PROVINCIA DI NAPOLI, CESARO LASCIA MA LA SUA GIUNTA PROSEGUE. PD SUL PIEDE DI GUERRA: SUO ADDIO DIMOSTRA CHE PENSA AI SUOI INTERESSI

Cambio al vertice della Provincia di Napoli. Come sta accadendo in numerosi enti tra province e comuni, l'attuale presidente, l'esponente del Pdl Luigi Cesaro, si fa da parte per potersi candidare alle prossime Politiche.Ma il suo addio, determinato da una procedura di incompatibilita' con la carica di parlamentare votata stamane dall'assemblea a maggioranza (con i voti di Pdl, Udc e Federazione della Sinistra), non comportera' lo scioglimento del Consiglio provinciale che andra' avanti fino al 31 dicembre del 2013, quando e' prevista la trasformazione in citta' metropolitana. Allo stesso modo sara' garantita la continuita' amministrativa dell'ente che passa ora nelle mani del vice di Cesaro, l'assessore ai Trasporti Antonio Pentangelo, proprio ieri nominato vicepresidente al posto del dimissionario Alfano.
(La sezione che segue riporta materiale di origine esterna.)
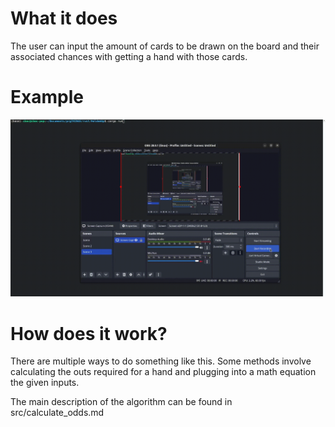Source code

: # What it does
The user can input the amount of cards to be drawn on the board
and their associated chances with getting a hand with those cards.

# Example
![screen-gif](./example.gif)

# How does it work?
There are multiple ways to do something like this. Some methods involve calculating
the outs required for a hand and plugging into a math equation the given inputs.

The main description of the algorithm can be found in src/calculate_odds.md
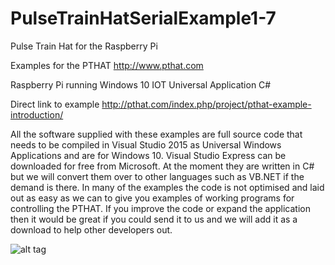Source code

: # PulseTrainHatSerialExample1-7
Pulse Train Hat for the Raspberry Pi

Examples for the PTHAT http://www.pthat.com

Raspberry Pi running Windows 10 IOT Universal Application C#

Direct link to example http://pthat.com/index.php/project/pthat-example-introduction/

All the software supplied with these examples are full source code that needs to be compiled in Visual Studio 2015 as Universal Windows Applications and are for Windows 10.
Visual Studio Express can be downloaded for free from Microsoft.
At the moment they are written in C# but we will convert them over to other languages such as VB.NET if the demand is there.
In many of the examples the code is not optimised and laid out as easy as we can to give you examples of working programs for controlling the PTHAT.
If you improve the code or expand the application then it would be great if you could send it to us and we will add it as a download to help other developers out.

![alt tag](https://i0.wp.com/pthat.com/wp-content/uploads/2016/12/4F-1.png)
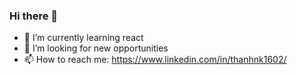 ### Hi there 👋

- 🌱 I’m currently learning react
- 🤔 I’m looking for new opportunities
- 📫 How to reach me: https://www.linkedin.com/in/thanhnk1602/

<!--
**narutoo9x/narutoo9x** is a ✨ _special_ ✨ repository because its `README.md` (this file) appears on your GitHub profile.

Here are some ideas to get you started:

- 🔭 I’m currently working on ...
- 🌱 I’m currently learning ...
- 👯 I’m looking to collaborate on ...
- 🤔 I’m looking for help with ...
- 💬 Ask me about ...
- 📫 How to reach me: ...
- 😄 Pronouns: ...
- ⚡ Fun fact: ...
-->
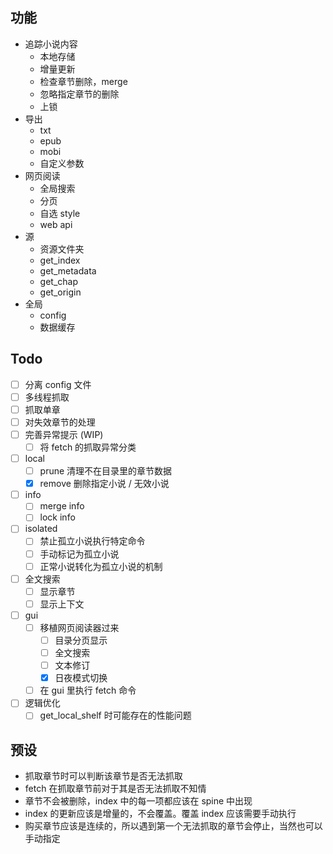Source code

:## 功能
- 追踪小说内容
    - 本地存储
    - 增量更新
    - 检查章节删除，merge
    - 忽略指定章节的删除
    - 上锁
- 导出
    - txt
    - epub
    - mobi
    - 自定义参数
- 网页阅读
    - 全局搜索
    - 分页
    - 自选 style
    - web api
- 源
    - 资源文件夹
    - get_index
    - get_metadata
    - get_chap
    - get_origin
- 全局
    - config
    - 数据缓存


## Todo
- [ ] 分离 config 文件
- [ ] 多线程抓取
- [ ] 抓取单章
- [ ] 对失效章节的处理
- [ ] 完善异常提示 (WIP)
  - [ ] 将 fetch 的抓取异常分类
- [ ] local
  - [ ] prune 清理不在目录里的章节数据
  - [x] remove 删除指定小说 / 无效小说
- [ ] info
  - [ ] merge info
  - [ ] lock info
- [ ] isolated
  - [ ] 禁止孤立小说执行特定命令
  - [ ] 手动标记为孤立小说
  - [ ] 正常小说转化为孤立小说的机制
- [ ] 全文搜索
  - [ ] 显示章节
  - [ ] 显示上下文
- [ ] gui
  - [ ] 移植网页阅读器过来
    - [ ] 目录分页显示
    - [ ] 全文搜索
    - [ ] 文本修订
    - [x] 日夜模式切换
  - [ ] 在 gui 里执行 fetch 命令
- [ ] 逻辑优化
  - [ ] get_local_shelf 时可能存在的性能问题

## 预设
- 抓取章节时可以判断该章节是否无法抓取
- fetch 在抓取章节前对于其是否无法抓取不知情
- 章节不会被删除，index 中的每一项都应该在 spine 中出现
- index 的更新应该是增量的，不会覆盖。覆盖 index 应该需要手动执行
- 购买章节应该是连续的，所以遇到第一个无法抓取的章节会停止，当然也可以手动指定
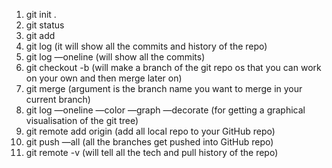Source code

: 1. git init .
2. git status
3. git add <filename>
4. git log (it will show all the commits and history of the repo)
5. git log —oneline (will show all the commits)
6. git checkout -b <branch name> (will make a branch of the git repo os that you can work on your own and then merge later on)
7. git merge <arguement>  (argument is the branch name you want to merge in your current branch)
8. git log —oneline —color —graph —decorate (for getting a graphical visualisation of the git tree)
9. git remote add origin <url of the repo> (add all local repo to your GitHub repo)
10. git push —all (all the branches get pushed into GitHub repo)
11. git remote -v (will tell all the tech and pull history of the repo)
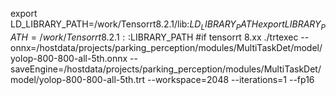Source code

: export LD_LIBRARY_PATH=/work/Tensorrt8.2.1/lib:$LD_LIBRARY_PATH
export LIBRARY_PATH=/work/Tensorrt8.2.1::$LIBRARY_PATH
#if tensorrt 8.xx
./trtexec --onnx=/hostdata/projects/parking_perception/modules/MultiTaskDet/model/yolop-800-800-all-5th.onnx --saveEngine=/hostdata/projects/parking_perception/modules/MultiTaskDet/model/yolop-800-800-all-5th.trt --workspace=2048 --iterations=1 --fp16
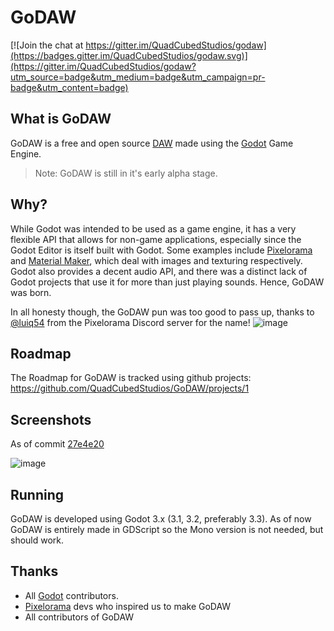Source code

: # GoDAW

[![Join the chat at https://gitter.im/QuadCubedStudios/godaw](https://badges.gitter.im/QuadCubedStudios/godaw.svg)](https://gitter.im/QuadCubedStudios/godaw?utm_source=badge&utm_medium=badge&utm_campaign=pr-badge&utm_content=badge)

What is GoDAW
--
GoDAW is a free and open source [DAW](https://en.wikipedia.org/wiki/Digital_audio_workstation) made using the [Godot](https://godotengine.org/) Game Engine.

> Note: GoDAW is still in it's early alpha stage.

Why?
--
While Godot was intended to be used as a game engine, it has a very flexible API that allows for non-game applications, especially since the Godot Editor is itself built with Godot. Some examples include [Pixelorama](https://github.com/Orama-Interactive/Pixelorama) and [Material Maker](https://github.com/RodZill4/material-maker), which deal with images and texturing respectively. Godot also provides a decent audio API, and there was a distinct lack of Godot projects that use it for more than just playing sounds. Hence, GoDAW was born.

In all honesty though, the GoDAW pun was too good to pass up, thanks to [@luiq54](https://github.com/luiq54) from the Pixelorama Discord server for the name!
![image](https://user-images.githubusercontent.com/11648300/119843934-a05bd480-bf25-11eb-8bd7-74b0d2100b85.png)

Roadmap
--
The Roadmap for GoDAW is tracked using github projects: https://github.com/QuadCubedStudios/GoDAW/projects/1

Screenshots
--
As of commit [27e4e20](https://github.com/QuadCubedStudios/GoDAW/commit/27e4e20d0f59e207047c0da10054ef34ad062f6e)

![image](https://user-images.githubusercontent.com/62714538/136144298-e10f31ef-39c1-4939-8350-708c004543a4.png)

Running
--
GoDAW is developed using Godot 3.x (3.1, 3.2, preferably 3.3). As of now GoDAW is entirely made in GDScript so the Mono version is not needed, but should work.

Thanks
--
* All [Godot](https://github.com/godotengine/godot) contributors.
* [Pixelorama](https://github.com/Orama-Interactive/Pixelorama) devs who inspired us to make GoDAW
* All contributors of GoDAW
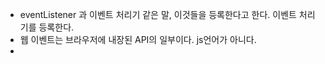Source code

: - eventListener 과 이벤트 처리기 같은 말, 이것들을 등록한다고 한다. 이벤트 처리기를 등록한다.
- 웹 이벤트는 브라우저에 내장된 API의 일부이다. js언어가 아니다.
- 

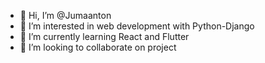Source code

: - 👋 Hi, I’m @Jumaanton
- 👀 I’m interested in web development with Python-Django
- 🌱 I’m currently learning React and Flutter
- 💞️ I’m looking to collaborate on project
<!-- - 📫 How to reach me  -->

<!---
Jumaantony/Jumaantony is a ✨ special ✨ repository because its `README.md` (this file) appears on your GitHub profile.
You can click the Preview link to take a look at your changes.
--->
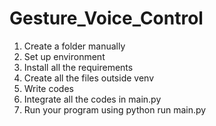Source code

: # Gesture_Voice_Control
1. Create a folder manually
2. Set up environment 
3. Install all the requirements
4. Create all the files outside venv
5. Write codes 
6. Integrate all the codes in main.py
7. Run your program using python run main.py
Cesaro oggi non era in aula, ma ha preso atto del voto del Consiglio facendo seguire subito dopo le dimissioni che ha giustificato con l'impossibilita' di governare l'ente con profitto alla luce dei tagli imposti dal governo con la spending review. "Cesaro sara' ricordato  semplicemente come il peggior presidente della storia della Provincia  di Napoli". Cosi' Gino Cimmino, segretario provinciale del Pd di  Napoli. "L'ultimo blitz che ha messo a segno 24 ore prima che si  votasse la sua decadenza con la raffica di nomine che ha sottoscritto  in pochi minuti ha segnato l'ennesima pagina vergognosa della sua  amministrazione, dedita solamente a distribuire poltrone e prebende  agli amici e agli amici degli amici. Il tutto, come se la crisi  economica e la serieta' e l'austerita' che giustamente chiedono i  cittadini alle istituzioni per lui non valesse. E' stato - sottolinae  Cimmino l'ennesimo schiaffo in faccia a chi deve sopravvivere tra  mille difficolta', a coloro i quali le stesse istituzioni chiedono  sacrifici per superare questo momento cosi' buio della nostra storia".

      "In due anni e mezzo di amministrazione - prosegue - Cesaro si  e' rivelato un uomo assolutamente incompatibile ad ogni tipo di regola democratica. Il suo addio per la candidatura in Parlamento la dice  lunga su un politico che ha sempre pensato a suoi interessi, mai a  quelli della collettivita'. Per incapacita' e per un modo di  interpretare la politica che noi, come Pd, avversiamo con tutte le  nostre forze".
      "Per questo, sulla base del lavoro svolto in questi anni dal  nostro gruppo consiliare a Santa Maria la Nova, abbiamo gia' chiesto  un incontro al prefetto e al ministro dell'Interno: la sua  spregiudicatezza non puo' passare sotto silenzio", conclude il  segretario provinciale del Pd di Napoli.